I have been repairing incisional hernia repairs from previous lower midlines from obs/gyne surge or Pfannenstiel wounds open rather than laparoscopically. To get a good overlap of mesh with the defect laparoscopically needs a fair bit of dissection down on the inside of the pelvis anteriorly and risks chronic pain if you are stapling to the pelvic girdle. I usually reopen the old would and stay extra peritoneal (obviously not the case if you are performing pelvic surgery at the same time), reoppose the recti with loose stitches and place a mesh over the recti- securing it to the underside of the sheath. The sheath can then be closed over the top of the mesh.

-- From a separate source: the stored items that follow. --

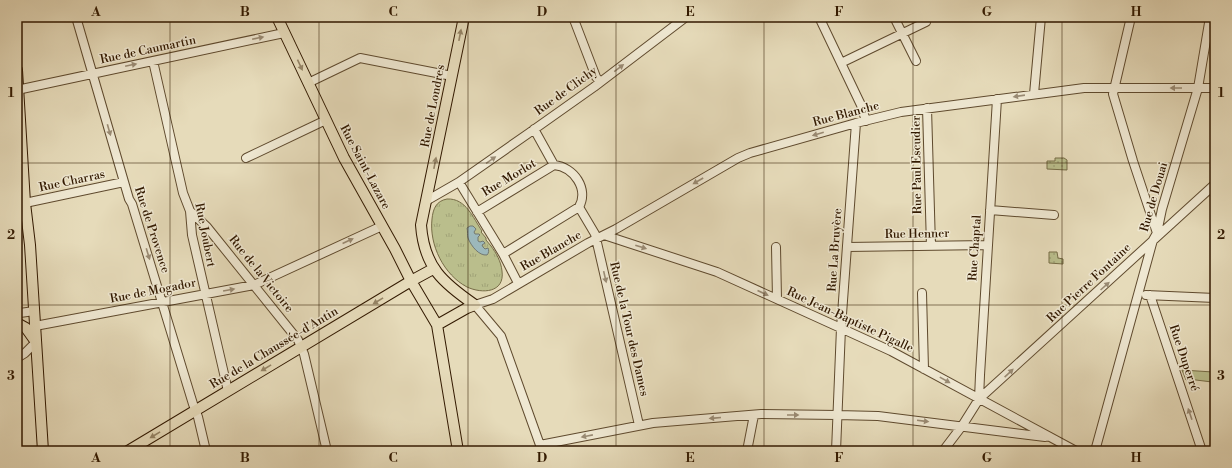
<svg xmlns="http://www.w3.org/2000/svg" width="1232" height="468" font-family="'Libre Bodoni',serif">
<defs>
<pattern id="grass-dots" width="8" height="8" patternUnits="userSpaceOnUse"><rect width="8" height="8" fill="#babe8c"/><path d="M2 2h.1M6 6h.1" fill="none" stroke="#a0a377" stroke-width="1.8" stroke-linecap="round"/></pattern>
<pattern id="park-tufts" width="24" height="20" patternUnits="userSpaceOnUse"><rect width="24" height="20" fill="#babe8c"/><path d="M3 7l-1-3M5 7V3M7 7l1-3M15 17l-1-3M17 17v-4M19 17l1-3" fill="none" stroke="#a0a377"/></pattern>
</defs>
<rect width="100%" height="100%" fill="#e6dbba"/>
<filter id="stains"><feTurbulence type="fractalNoise" baseFrequency=".005" numOctaves="4"/><feColorMatrix values="0 0 0 0 .2 0 0 0 0 .09 0 0 0 0 .02 0 0 0 .5 -.17"/></filter>
<radialGradient id="worn" r=".72"><stop offset=".6" stop-color="#630" stop-opacity="0"/><stop offset="1" stop-color="#630" stop-opacity=".3"/></radialGradient>
<path fill="url(#grass-dots)" stroke="#766c46" d="M1055,158H1064L1067,160V170L1047,169V161H1055Z
M1049,252H1057L1058,258L1063,259V264L1049,263Z"/>
<path fill="url(#park-tufts)" stroke="#766c46" d="M447,199C466,198 473,218 482,231L481,232L486,238V240C488,242 489,244 491,246C496,253 501,261 502,271C505,293 482,294 467,287C444,275 429,245 432,219C433,209 436,201 447,199Z"/>
<path fill="#babe8c" stroke="#766c46" d="M1182,370L1213,372L1212,382L1196,380H1186Z"/>
<path fill="#9cb8bb" stroke="#727870" d="M470,226H473L476,229L474,232L475,234H479L480,235L478,237V241L480,242L483,241L485,243L482,245L483,247L485,249L488,248C489,250 489,253 487,255C479,256 471,246 468,238C467,235 468,232 467,228Z"/>
<g fill="none" stroke-linecap="round" stroke-linejoin="round">
<defs>
<path id="minor" d="M76,17L129,199L132,204L193,404L198,417L206,451
M573,17L596,77L600,82
M819,17L861,105L866,121
M894,17L916,61
M1131,17L1113,94L1133,161L1157,233
M153,61L183,193L190,211L192,235L228,391
M841,63L926,22
M308,83L360,58L452,76
M17,90L284,33
M1034,94L1041,17
M927,108L931,246
M534,129L554,165C574,167 589,189 579,207L595,234L639,425
M246,158L326,120
M459,182L503,254L518,283
M426,201L459,182L529,133L594,87L686,17
M25,203L124,182
M990,210L1054,215
M190,211L207,227L298,340L304,354L327,451
M477,212L554,165
M604,235L717,272L834,325L891,351L1076,451
M776,247L777,299
M847,247L987,245
M503,254L579,207
M922,293L924,369
M1146,295L1215,298
M1150,295L1202,451
M17,316L20,313L34,311
M35,326L254,285L382,226
M17,358L25,353L36,342
M979,399L980,375L997,99
M540,445L653,423L761,414L837,415L878,416L1045,437
M541,451L540,445L501,336L475,305L493,299L588,243L616,229L738,158L750,153L856,123L901,112L1084,88H1215
M747,451L754,415
M836,451L841,328L856,123
M943,451L962,426L979,399L1215,184
M1095,451L1153,240L1157,233L1162,209L1198,88L1210,17"/>
<path id="major" d="M277,17L344,158L395,249L411,281L437,325L458,451
M464,17L421,225C424,267 443,283 475,305
M17,70L25,203L30,245L43,451
M17,323L26,328L36,342
M437,325L467,308L475,305
M128,451L411,281L433,269"/>
</defs>
<use href="#minor" stroke="#5f4a2e" stroke-width="10"/>
<use href="#major" stroke="#321900" stroke-width="12"/>
<use href="#minor" stroke="#efe8d2" stroke-width="8"/>
<use href="#major" stroke="#e6dbba" stroke-width="10"/>
</g>
<defs><path id="oneway-solid" d="M-6-.8H1V-3.2L6.5 0L1 3.2V.8H-6Z"/></defs>
<g fill="#958466">
<use href="#oneway-solid" transform="translate(460 35) rotate(-79)"/>
<use href="#oneway-solid" transform="translate(300 65) rotate(65)"/>
<use href="#oneway-solid" transform="translate(435 163) rotate(-79)"/>
<use href="#oneway-solid" transform="translate(378 301) rotate(149)"/>
<use href="#oneway-solid" transform="translate(266 368) rotate(149)"/>
<use href="#oneway-solid" transform="translate(155 435) rotate(149)"/>
</g>
<g fill="#9a8b74">
<use href="#oneway-solid" transform="translate(258 38) rotate(-12)"/>
<use href="#oneway-solid" transform="translate(131 65) rotate(-12)"/>
<use href="#oneway-solid" transform="translate(619 68) rotate(-37)"/>
<use href="#oneway-solid" transform="translate(1176 88) rotate(-180)"/>
<use href="#oneway-solid" transform="translate(1019 96) rotate(172)"/>
<use href="#oneway-solid" transform="translate(109 130) rotate(74)"/>
<use href="#oneway-solid" transform="translate(818 134) rotate(164)"/>
<use href="#oneway-solid" transform="translate(491 160) rotate(-35)"/>
<use href="#oneway-solid" transform="translate(698 181) rotate(150)"/>
<use href="#oneway-solid" transform="translate(348 241) rotate(-25)"/>
<use href="#oneway-solid" transform="translate(641 247) rotate(18)"/>
<use href="#oneway-solid" transform="translate(148 254) rotate(73)"/>
<use href="#oneway-solid" transform="translate(605 277) rotate(77)"/>
<use href="#oneway-solid" transform="translate(1105 286) rotate(-42)"/>
<use href="#oneway-solid" transform="translate(229 290) rotate(-10)"/>
<use href="#oneway-solid" transform="translate(763 293) rotate(24)"/>
<use href="#oneway-solid" transform="translate(1009 373) rotate(-43)"/>
<use href="#oneway-solid" transform="translate(945 380) rotate(29)"/>
<use href="#oneway-solid" transform="translate(1190 414) rotate(-109)"/>
<use href="#oneway-solid" transform="translate(793 415)"/>
<use href="#oneway-solid" transform="translate(715 418) rotate(175)"/>
<use href="#oneway-solid" transform="translate(923 421) rotate(7)"/>
<use href="#oneway-solid" transform="translate(587 436) rotate(169)"/>
</g>
<path fill="none" stroke="#321900" stroke-width="1" stroke-opacity="0.55" d="M170,17V451M319,17V451M468,17V451M616,17V451M764,17V451M913,17V451M1062,17V451M17,163H1215M17,305H1215"/>
<g text-anchor="middle" dominant-baseline="central" stroke-width="3" stroke-linejoin="round" paint-order="stroke">
<g font-size="12" fill="#321900" stroke="#efe8d2">
<text transform="translate(148 50) rotate(-12)">Rue de Caumartin</text>
<text transform="translate(566 91) rotate(-36)">Rue de Clichy</text>
<text transform="translate(433 106) rotate(-79)">Rue de Londres</text>
<text transform="translate(846 114) rotate(-15)">Rue Blanche</text>
<text transform="translate(917 165) rotate(-91)">Rue Paul Escudier</text>
<text transform="translate(365 167) rotate(62)">Rue Saint-Lazare</text>
<text transform="translate(509 178) rotate(-31)">Rue Morlot</text>
<text transform="translate(72 181) rotate(-12)">Rue Charras</text>
<text transform="translate(1154 197) rotate(-74)">Rue de Douai</text>
<text transform="translate(152 230) rotate(72)">Rue de Provence</text>
<text transform="translate(917 234) rotate(-1)">Rue Henner</text>
<text transform="translate(205 235) rotate(79)">Rue Joubert</text>
<text transform="translate(975 248) rotate(-86)">Rue Chaptal</text>
<text transform="translate(835 250) rotate(-86)">Rue La Bruyère</text>
<text transform="translate(551 251) rotate(-30)">Rue Blanche</text>
<text transform="translate(261 274) rotate(51)">Rue de la Victoire</text>
<text transform="translate(1089 283) rotate(-43)">Rue Pierre Fontaine</text>
<text transform="translate(153 291) rotate(-11)">Rue de Mogador</text>
<text transform="translate(850 320) rotate(25)">Rue Jean-Baptiste Pigalle</text>
<text transform="translate(629 329) rotate(77)">Rue de la Tour des Dames</text>
<text transform="translate(274 348) rotate(-31)">Rue de la Chaussée-d'Antin</text>
<text transform="translate(1184 358) rotate(71)">Rue Duperré</text>
</g>
</g>
<rect width="1232" height="468" fill="none" stroke="#e6dbba" stroke-width="44"/>
<rect x="22" y="22" width="1188" height="424" fill="none" stroke="#321900" stroke-width="1.5"/>
<g font-size="13" text-anchor="middle" font-weight="bold" fill="#321900">
<text x="96" y="16">A</text>
<text x="245" y="16">B</text>
<text x="393" y="16">C</text>
<text x="542" y="16">D</text>
<text x="690" y="16">E</text>
<text x="839" y="16">F</text>
<text x="987" y="16">G</text>
<text x="1136" y="16">H</text>
<text x="11" y="97">1</text>
<text x="1221" y="97">1</text>
<text x="11" y="239">2</text>
<text x="1221" y="239">2</text>
<text x="11" y="380">3</text>
<text x="1221" y="380">3</text>
<text x="96" y="462">A</text>
<text x="245" y="462">B</text>
<text x="393" y="462">C</text>
<text x="542" y="462">D</text>
<text x="690" y="462">E</text>
<text x="839" y="462">F</text>
<text x="987" y="462">G</text>
<text x="1136" y="462">H</text>
</g>
<rect width="100%" height="100%" filter="url(#stains)"/>
<rect width="100%" height="100%" fill="url(#worn)"/>
</svg>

Performing the above open rather than laparoscopically would allow the peritoneum to be closed after the hysterectomy, protecting the mesh (layers in to out- peritoneum, recti, mesh, sheath, fat, skin). This is my opinion with no literature to back it up but my experience is that low hernias are better done open than laparoscopically.
I would do a hernia repair open for reasons stated. As for the hysterectomy, I'd do them as separate procedures if the hysterectomy were total (a clean-contaminated case) but might be tempted to try it as one procedure if it were a supracervical hysterectomy and the patient were thin, clean, well-nourished, etc.-- i.e., if she was at low risk for wound infection.